> **Text section**
Each sensitive period is a specific kind of natural force which motivates a young child to seek objects and relationships in his or her own environment which will fulfill his or her own unique inner potentials.  As a result, the environment must be properly prepared if children are to fully develop their unique human potentials.

            When Montessori teachers speak about children being “inner directed,” they are referring to an inner compulsion relative to a sensitive period. A Montessori teacher would say, for example, “The child is in her sensitive period for order.” This refers to each child’s predisposition to follow her own daily classroom routine in which she chooses the same materials in the same sequence.

            Dr. Montessori identified eleven different sensitive periods occurring from birth through age six. Each refers to a predisposition compelling the child to acquire specific characteristics as described below. The following ages of the onset and conclusion of each sensitive period are approximate and benchmark the subsequent general description.

> **Dataset**

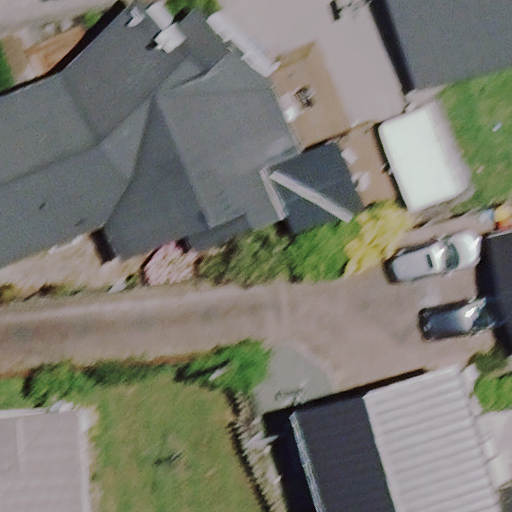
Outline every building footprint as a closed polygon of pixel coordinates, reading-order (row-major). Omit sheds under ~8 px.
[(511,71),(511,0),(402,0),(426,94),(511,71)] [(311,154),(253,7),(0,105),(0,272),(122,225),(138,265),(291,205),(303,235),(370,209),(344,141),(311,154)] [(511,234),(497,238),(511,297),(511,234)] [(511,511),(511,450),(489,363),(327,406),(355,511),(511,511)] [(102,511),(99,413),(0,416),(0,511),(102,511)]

==

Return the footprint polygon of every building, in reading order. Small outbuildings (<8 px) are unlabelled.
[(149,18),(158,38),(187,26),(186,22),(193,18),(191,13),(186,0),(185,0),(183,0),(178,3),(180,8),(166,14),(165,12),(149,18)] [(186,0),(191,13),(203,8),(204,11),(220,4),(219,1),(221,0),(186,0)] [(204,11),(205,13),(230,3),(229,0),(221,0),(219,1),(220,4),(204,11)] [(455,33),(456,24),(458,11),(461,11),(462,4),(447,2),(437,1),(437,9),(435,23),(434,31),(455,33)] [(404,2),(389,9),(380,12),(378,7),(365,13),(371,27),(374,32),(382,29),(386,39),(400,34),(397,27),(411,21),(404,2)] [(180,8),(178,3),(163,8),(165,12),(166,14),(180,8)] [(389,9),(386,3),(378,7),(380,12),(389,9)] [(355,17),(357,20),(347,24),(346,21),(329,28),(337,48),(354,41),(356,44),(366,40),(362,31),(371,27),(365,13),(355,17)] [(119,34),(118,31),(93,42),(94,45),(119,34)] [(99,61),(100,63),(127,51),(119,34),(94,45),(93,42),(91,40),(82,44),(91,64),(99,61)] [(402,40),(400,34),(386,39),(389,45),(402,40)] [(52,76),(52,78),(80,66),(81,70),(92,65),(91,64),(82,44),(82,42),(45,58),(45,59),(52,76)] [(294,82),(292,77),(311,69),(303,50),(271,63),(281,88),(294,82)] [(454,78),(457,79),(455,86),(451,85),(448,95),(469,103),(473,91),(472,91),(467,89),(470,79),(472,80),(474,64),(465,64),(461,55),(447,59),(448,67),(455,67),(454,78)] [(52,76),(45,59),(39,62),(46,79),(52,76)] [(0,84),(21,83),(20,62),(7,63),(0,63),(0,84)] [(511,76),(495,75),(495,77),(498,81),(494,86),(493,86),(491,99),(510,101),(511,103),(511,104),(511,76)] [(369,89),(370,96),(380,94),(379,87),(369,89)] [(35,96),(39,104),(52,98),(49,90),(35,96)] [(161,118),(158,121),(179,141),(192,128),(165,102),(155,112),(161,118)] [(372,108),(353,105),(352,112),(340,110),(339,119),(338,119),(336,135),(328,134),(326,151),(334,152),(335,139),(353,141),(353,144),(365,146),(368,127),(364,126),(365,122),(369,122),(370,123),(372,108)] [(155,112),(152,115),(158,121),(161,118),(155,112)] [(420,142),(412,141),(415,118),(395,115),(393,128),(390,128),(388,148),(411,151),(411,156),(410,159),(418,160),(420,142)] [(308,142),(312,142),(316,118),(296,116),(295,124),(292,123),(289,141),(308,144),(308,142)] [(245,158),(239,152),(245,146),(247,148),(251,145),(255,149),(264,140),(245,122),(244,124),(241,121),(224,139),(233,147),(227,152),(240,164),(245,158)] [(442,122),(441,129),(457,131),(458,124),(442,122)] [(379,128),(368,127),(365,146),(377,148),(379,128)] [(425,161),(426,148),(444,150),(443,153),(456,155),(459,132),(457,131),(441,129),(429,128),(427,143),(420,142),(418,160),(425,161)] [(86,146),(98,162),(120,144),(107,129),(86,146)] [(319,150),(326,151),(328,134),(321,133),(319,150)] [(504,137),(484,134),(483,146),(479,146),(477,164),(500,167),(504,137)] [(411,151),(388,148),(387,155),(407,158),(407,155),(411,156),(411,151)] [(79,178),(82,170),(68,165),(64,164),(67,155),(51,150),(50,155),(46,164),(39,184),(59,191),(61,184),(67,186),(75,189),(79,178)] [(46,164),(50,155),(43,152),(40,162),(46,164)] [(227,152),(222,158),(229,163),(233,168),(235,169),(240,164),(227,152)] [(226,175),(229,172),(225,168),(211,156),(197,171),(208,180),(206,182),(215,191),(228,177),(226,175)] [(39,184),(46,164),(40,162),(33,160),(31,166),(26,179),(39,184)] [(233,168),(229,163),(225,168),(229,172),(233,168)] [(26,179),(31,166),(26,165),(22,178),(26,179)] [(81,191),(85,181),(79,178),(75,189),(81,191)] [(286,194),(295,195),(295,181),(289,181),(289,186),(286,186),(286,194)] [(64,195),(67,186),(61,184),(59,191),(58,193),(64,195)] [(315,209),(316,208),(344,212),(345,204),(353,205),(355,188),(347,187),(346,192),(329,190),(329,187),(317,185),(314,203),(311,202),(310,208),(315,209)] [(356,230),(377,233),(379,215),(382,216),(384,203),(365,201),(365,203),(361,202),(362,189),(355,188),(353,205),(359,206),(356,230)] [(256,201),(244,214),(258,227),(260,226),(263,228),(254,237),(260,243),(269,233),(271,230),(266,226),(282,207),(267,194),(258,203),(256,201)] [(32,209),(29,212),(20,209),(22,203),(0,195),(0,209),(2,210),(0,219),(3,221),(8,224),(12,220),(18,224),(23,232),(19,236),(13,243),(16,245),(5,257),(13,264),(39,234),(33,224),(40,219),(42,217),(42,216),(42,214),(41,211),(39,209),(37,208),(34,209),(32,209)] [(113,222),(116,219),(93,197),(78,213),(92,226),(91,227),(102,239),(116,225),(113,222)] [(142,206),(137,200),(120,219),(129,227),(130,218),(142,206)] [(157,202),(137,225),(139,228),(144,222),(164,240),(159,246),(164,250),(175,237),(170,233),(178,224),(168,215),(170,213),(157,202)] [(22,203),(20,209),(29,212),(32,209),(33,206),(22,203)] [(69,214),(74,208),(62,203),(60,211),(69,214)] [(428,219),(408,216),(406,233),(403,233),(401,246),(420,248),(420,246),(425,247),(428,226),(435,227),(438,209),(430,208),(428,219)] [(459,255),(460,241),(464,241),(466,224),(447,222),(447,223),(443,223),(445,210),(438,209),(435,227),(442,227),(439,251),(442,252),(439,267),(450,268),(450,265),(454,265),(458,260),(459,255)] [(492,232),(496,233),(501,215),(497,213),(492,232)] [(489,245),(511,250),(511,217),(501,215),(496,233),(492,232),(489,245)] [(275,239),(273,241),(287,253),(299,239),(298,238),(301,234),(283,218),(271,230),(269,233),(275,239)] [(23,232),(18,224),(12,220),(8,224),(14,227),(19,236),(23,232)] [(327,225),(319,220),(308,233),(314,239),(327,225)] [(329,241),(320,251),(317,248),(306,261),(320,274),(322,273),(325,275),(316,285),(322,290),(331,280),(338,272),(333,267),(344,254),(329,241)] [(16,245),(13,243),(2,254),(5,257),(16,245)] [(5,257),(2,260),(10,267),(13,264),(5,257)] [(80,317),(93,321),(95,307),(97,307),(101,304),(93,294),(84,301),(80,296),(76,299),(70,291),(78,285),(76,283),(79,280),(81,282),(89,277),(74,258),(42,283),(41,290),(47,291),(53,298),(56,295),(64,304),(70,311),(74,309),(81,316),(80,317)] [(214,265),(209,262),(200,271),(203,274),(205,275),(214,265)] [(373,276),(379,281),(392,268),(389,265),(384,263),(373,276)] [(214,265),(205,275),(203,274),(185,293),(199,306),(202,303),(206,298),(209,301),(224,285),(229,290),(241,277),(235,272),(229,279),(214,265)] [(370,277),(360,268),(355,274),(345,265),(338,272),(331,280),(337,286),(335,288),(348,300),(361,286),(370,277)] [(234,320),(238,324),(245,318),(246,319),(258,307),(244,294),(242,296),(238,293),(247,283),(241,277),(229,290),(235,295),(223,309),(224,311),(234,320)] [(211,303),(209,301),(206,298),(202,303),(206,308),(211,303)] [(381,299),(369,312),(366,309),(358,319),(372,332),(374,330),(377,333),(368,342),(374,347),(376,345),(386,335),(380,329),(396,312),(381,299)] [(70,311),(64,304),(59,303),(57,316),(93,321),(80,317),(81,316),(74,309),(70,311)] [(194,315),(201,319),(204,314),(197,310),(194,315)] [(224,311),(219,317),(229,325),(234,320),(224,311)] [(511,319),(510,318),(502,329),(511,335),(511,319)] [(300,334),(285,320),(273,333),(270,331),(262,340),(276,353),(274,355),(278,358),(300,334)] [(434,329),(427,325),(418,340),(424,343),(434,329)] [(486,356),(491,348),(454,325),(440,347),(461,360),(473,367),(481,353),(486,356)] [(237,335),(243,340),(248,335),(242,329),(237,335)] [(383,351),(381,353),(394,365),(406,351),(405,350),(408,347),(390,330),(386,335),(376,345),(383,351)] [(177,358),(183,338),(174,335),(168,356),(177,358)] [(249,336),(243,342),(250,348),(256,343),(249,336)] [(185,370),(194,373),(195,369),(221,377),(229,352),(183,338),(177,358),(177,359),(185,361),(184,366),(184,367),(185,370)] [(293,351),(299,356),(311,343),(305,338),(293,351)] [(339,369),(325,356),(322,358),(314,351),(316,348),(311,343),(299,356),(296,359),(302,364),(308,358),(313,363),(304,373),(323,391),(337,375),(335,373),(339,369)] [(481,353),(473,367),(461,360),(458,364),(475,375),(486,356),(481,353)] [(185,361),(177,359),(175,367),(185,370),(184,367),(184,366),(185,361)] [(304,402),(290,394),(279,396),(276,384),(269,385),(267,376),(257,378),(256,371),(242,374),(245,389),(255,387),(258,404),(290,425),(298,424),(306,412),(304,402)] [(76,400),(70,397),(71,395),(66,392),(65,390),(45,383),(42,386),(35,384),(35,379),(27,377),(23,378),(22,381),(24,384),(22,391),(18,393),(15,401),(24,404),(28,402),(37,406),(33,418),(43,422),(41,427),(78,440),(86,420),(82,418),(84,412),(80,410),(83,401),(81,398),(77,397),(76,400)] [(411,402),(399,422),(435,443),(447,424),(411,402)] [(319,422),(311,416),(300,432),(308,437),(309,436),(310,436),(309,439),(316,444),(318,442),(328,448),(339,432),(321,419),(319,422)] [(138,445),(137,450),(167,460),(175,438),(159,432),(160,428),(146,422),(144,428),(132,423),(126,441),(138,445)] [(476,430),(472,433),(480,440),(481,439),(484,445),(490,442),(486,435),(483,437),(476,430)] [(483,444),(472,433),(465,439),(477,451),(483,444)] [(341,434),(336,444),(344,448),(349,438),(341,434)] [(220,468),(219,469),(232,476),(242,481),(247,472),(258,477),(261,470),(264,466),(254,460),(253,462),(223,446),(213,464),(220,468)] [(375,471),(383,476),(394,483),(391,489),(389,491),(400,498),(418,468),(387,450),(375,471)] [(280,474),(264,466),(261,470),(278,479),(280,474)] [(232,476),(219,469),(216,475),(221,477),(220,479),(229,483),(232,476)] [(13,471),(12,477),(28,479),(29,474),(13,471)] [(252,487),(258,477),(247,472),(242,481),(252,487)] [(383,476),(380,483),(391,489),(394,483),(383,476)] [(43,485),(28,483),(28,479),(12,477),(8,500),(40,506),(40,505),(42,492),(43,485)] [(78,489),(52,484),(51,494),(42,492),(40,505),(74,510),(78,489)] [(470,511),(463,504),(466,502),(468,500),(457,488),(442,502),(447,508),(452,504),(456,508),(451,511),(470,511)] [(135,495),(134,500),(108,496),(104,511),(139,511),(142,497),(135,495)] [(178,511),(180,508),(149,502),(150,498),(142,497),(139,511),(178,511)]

> **Goal 1**
Copy out every sentence in the Montessori passage that contains the phrase "sensitive period" or "sensitive periods."
> **Goal 2**
According to the Montessori passage, how many sensitive periods did Dr. Montessori identify, and across what span of a child's life do they occur?
The records were drawn from a different source than the passage on sensitive periods.

> **Correct response 1**
1. Each sensitive period is a specific kind of natural force which motivates a young child to seek objects and relationships in his or her own environment which will fulfill his or her own unique inner potentials.
2. When Montessori teachers speak about children being “inner directed,” they are referring to an inner compulsion relative to a sensitive period.
3. A Montessori teacher would say, for example, “The child is in her sensitive period for order.”
4. Dr. Montessori identified eleven different sensitive periods occurring from birth through age six.
5. The following ages of the onset and conclusion of each sensitive period are approximate and benchmark the subsequent general description.

> **Correct response 2**
She identified eleven sensitive periods, occurring from birth through age six.